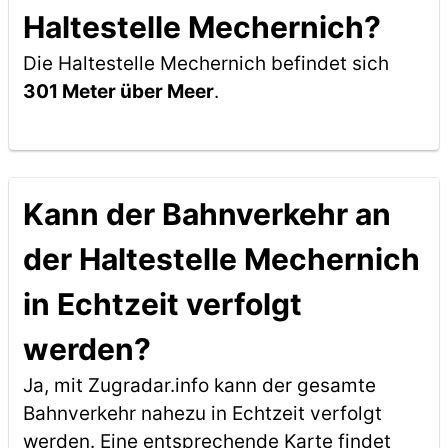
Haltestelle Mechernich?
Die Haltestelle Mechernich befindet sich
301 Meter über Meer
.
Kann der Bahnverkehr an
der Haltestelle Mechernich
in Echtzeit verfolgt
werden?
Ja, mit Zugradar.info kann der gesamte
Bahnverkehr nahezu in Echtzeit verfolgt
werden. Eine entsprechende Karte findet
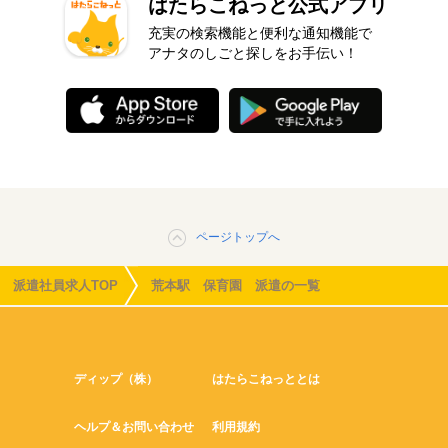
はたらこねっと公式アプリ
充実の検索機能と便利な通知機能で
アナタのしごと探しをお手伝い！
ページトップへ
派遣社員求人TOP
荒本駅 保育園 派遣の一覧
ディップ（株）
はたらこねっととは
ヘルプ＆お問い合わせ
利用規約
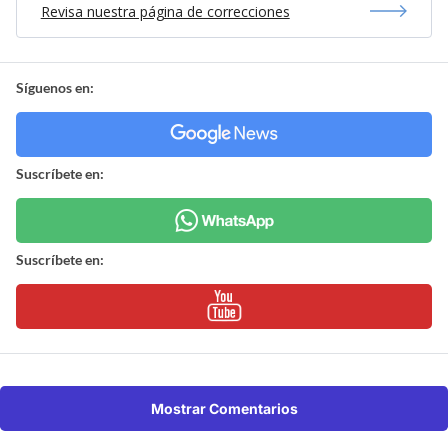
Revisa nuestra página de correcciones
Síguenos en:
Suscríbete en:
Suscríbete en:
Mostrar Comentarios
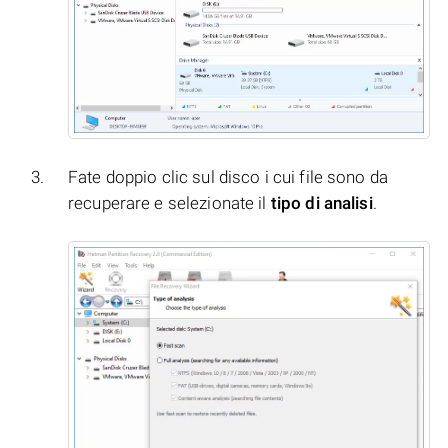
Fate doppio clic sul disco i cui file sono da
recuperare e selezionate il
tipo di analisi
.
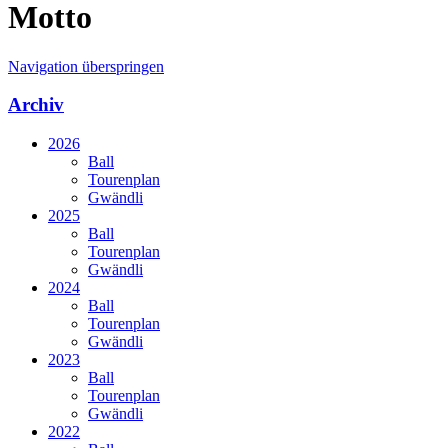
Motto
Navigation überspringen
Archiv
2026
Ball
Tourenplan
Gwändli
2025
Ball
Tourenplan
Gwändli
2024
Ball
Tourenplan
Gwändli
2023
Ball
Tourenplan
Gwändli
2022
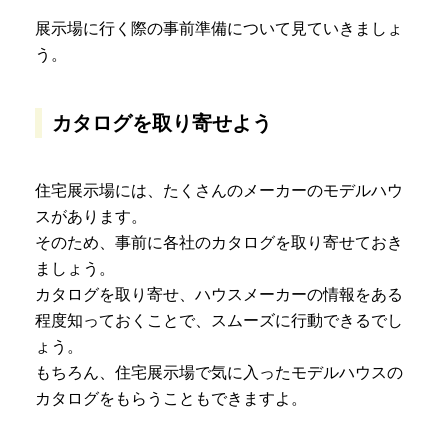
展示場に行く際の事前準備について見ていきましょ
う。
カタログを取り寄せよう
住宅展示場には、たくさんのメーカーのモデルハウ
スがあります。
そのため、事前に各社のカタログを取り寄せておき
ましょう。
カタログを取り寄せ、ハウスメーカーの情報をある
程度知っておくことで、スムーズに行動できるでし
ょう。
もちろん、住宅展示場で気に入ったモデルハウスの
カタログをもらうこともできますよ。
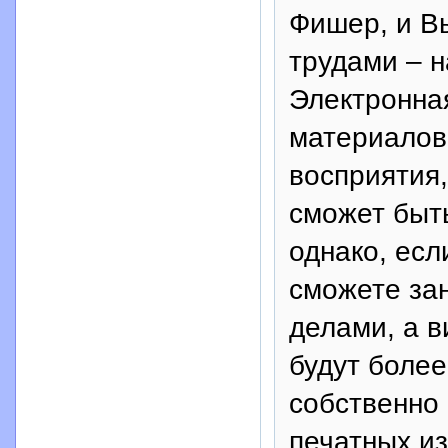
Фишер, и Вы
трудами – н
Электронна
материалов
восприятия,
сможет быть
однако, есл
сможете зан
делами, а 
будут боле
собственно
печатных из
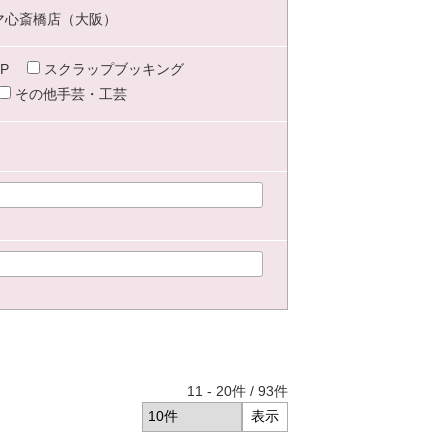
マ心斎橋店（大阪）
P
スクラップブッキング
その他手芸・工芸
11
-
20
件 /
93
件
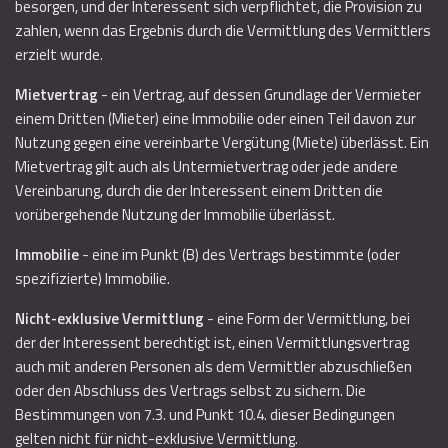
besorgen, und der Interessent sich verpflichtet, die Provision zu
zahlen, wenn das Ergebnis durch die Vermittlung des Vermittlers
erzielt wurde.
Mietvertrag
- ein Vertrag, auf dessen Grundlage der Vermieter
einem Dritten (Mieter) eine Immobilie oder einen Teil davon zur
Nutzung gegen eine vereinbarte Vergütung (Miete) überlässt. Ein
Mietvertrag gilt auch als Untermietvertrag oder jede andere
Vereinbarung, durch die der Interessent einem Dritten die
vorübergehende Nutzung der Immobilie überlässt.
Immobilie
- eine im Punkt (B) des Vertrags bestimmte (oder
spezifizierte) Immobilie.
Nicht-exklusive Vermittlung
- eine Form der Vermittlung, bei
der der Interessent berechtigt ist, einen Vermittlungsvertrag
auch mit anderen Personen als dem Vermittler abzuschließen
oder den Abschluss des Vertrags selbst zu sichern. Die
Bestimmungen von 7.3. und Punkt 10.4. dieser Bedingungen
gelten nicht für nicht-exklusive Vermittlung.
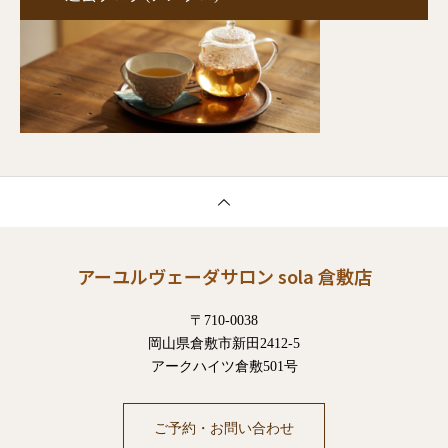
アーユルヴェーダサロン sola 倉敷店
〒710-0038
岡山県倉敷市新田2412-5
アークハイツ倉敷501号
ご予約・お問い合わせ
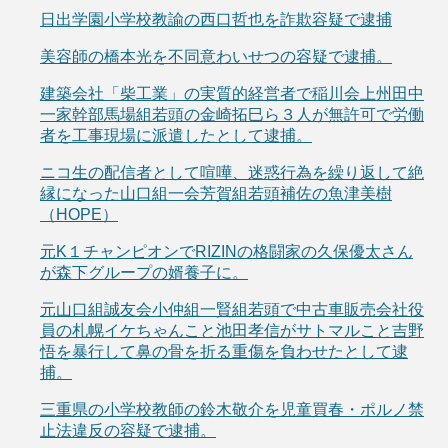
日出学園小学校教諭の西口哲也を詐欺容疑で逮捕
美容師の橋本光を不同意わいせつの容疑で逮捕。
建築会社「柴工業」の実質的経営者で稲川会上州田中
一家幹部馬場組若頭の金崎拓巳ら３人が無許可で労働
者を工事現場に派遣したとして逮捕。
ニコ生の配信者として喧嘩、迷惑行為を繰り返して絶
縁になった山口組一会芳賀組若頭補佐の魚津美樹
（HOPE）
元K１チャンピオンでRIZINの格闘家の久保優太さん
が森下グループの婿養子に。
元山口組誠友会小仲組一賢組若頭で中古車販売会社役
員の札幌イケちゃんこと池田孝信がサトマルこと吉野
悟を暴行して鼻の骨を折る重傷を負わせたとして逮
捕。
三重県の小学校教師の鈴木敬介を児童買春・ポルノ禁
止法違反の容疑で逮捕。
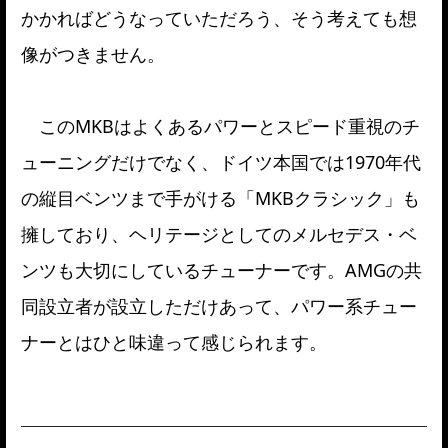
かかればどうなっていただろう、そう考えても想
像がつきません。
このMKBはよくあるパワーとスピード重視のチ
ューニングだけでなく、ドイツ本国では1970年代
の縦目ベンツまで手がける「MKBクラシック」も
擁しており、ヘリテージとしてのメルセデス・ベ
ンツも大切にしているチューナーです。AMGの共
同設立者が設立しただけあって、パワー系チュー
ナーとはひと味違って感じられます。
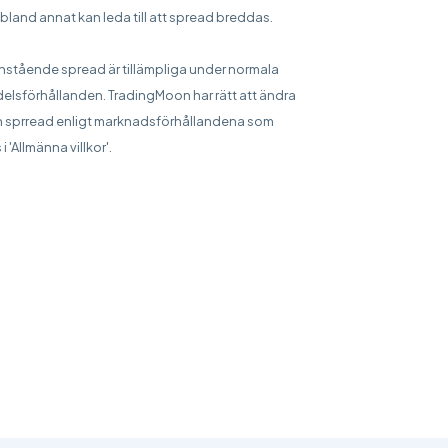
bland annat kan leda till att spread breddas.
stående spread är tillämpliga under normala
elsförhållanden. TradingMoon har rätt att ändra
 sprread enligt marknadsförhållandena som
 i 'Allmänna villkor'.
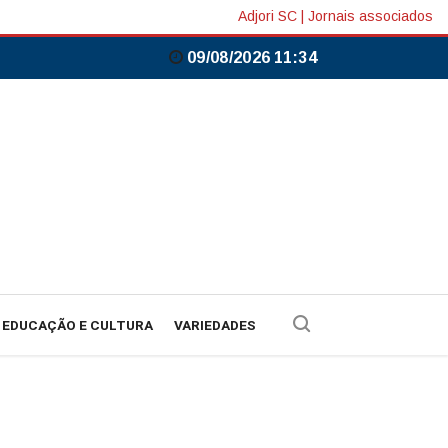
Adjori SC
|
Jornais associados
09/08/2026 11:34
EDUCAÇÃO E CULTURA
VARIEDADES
----------
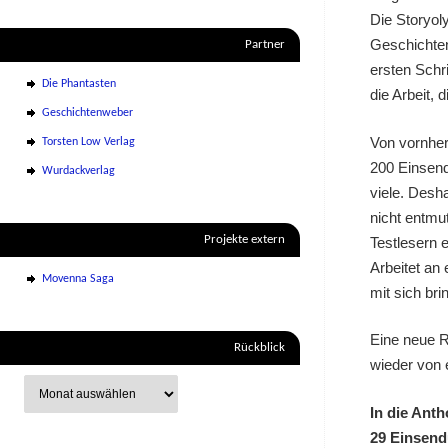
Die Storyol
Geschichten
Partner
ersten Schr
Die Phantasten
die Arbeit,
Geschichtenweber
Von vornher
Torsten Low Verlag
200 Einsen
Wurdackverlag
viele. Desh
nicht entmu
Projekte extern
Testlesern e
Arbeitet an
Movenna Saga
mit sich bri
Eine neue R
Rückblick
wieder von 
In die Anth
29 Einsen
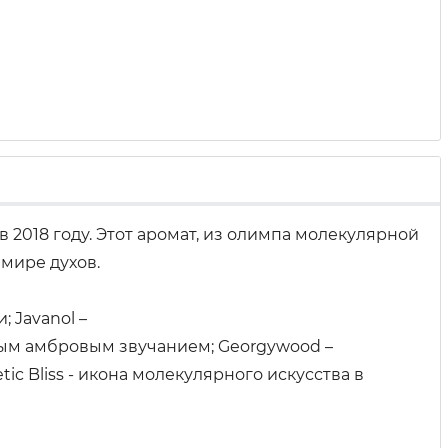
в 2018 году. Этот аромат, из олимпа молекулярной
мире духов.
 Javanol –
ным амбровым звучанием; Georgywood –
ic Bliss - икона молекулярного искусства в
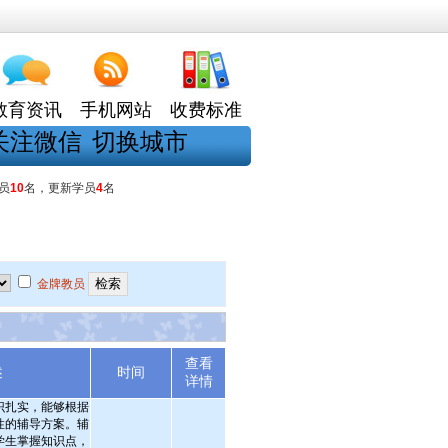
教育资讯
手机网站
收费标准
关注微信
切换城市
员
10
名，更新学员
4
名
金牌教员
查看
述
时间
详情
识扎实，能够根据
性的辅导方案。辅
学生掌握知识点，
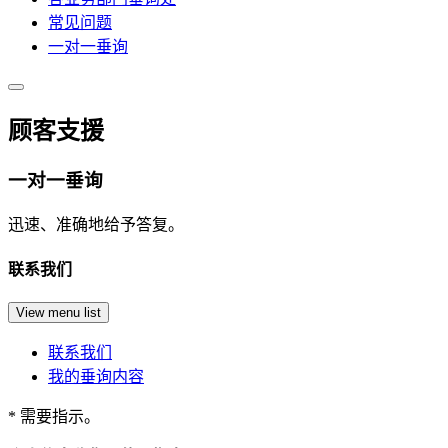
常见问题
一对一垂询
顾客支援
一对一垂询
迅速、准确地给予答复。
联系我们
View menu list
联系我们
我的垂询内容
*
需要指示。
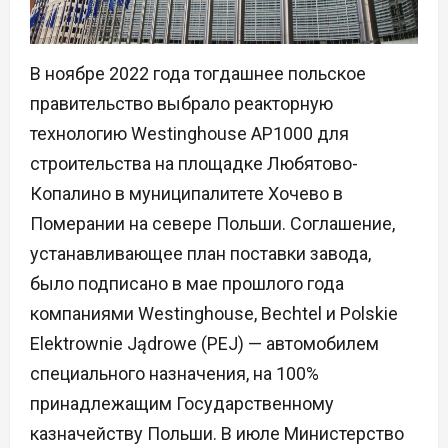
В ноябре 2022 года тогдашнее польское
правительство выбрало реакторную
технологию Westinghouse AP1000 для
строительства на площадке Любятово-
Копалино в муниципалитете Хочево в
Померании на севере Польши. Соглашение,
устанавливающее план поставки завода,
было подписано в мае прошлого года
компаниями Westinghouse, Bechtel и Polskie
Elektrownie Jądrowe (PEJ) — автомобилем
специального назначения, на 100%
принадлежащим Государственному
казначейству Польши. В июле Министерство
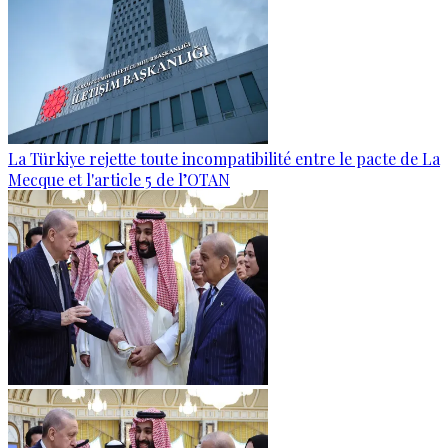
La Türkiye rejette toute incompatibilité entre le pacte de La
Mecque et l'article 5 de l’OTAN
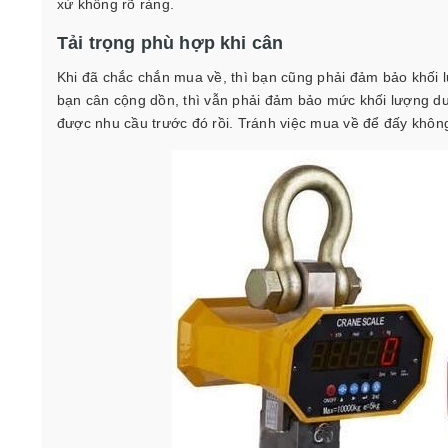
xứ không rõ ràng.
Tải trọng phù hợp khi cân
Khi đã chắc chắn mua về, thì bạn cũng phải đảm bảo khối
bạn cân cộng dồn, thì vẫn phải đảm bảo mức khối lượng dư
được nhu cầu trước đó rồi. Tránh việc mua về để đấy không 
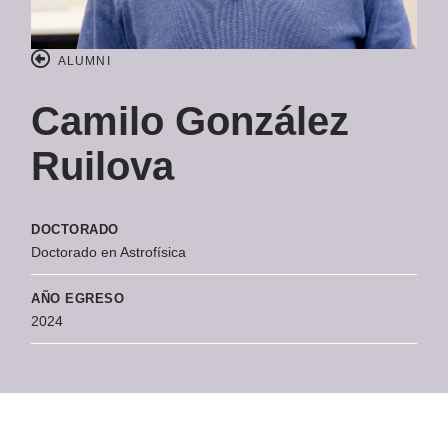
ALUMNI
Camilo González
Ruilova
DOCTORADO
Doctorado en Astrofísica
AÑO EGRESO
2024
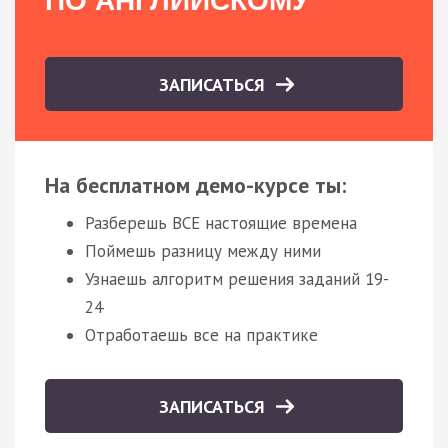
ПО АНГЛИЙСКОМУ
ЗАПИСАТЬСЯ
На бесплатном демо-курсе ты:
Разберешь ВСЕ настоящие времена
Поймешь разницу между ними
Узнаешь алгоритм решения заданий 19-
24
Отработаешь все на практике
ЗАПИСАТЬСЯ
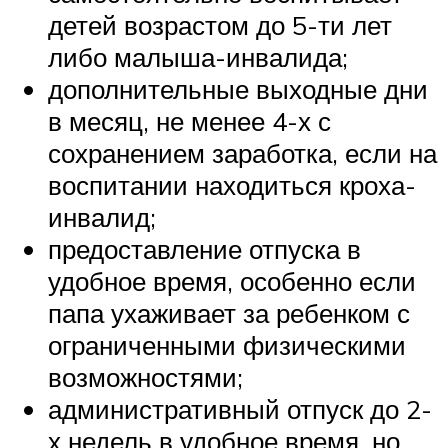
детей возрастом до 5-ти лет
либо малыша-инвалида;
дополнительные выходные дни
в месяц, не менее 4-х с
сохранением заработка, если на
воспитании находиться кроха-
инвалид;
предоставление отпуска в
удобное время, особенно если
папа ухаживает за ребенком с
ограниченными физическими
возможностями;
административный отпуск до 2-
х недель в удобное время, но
----------
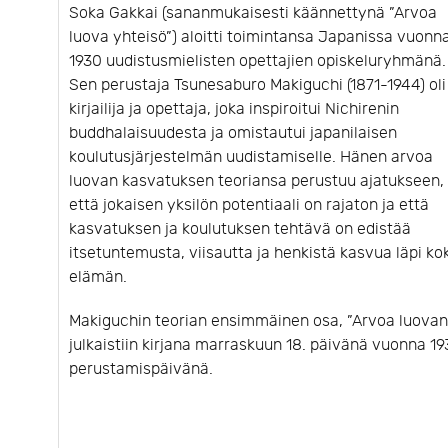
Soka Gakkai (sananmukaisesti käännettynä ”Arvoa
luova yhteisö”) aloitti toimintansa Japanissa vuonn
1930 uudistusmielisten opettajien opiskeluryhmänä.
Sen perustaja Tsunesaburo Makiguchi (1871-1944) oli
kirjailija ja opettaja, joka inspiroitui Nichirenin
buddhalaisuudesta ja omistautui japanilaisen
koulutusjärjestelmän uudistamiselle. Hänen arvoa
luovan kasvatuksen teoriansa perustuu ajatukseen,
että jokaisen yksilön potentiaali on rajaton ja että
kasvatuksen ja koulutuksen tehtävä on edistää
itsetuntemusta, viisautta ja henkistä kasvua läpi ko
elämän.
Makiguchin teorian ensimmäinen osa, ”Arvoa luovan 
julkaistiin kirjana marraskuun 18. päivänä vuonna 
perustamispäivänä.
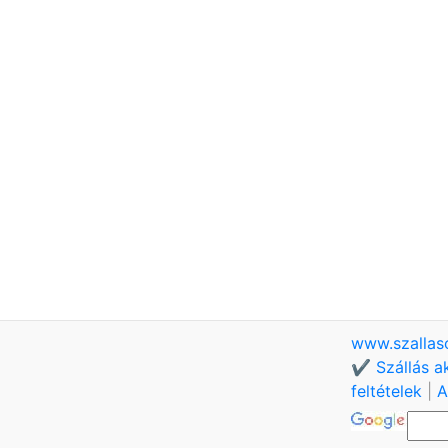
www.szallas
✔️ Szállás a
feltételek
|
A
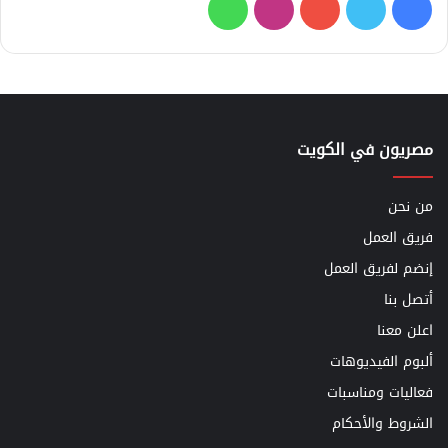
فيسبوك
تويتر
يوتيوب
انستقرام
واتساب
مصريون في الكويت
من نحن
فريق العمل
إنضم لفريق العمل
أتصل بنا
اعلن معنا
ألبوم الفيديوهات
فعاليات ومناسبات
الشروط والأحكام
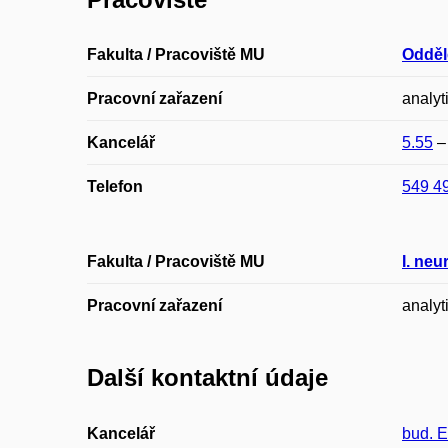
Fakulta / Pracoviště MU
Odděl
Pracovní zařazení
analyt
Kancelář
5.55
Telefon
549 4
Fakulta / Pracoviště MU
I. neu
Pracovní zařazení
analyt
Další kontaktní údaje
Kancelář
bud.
----------
Problem to solve => Read the data above and pull out each line that holds the string "года".

Task output =>
В ноябре 2022 года тогдашнее польское
было подписано в мае прошлого года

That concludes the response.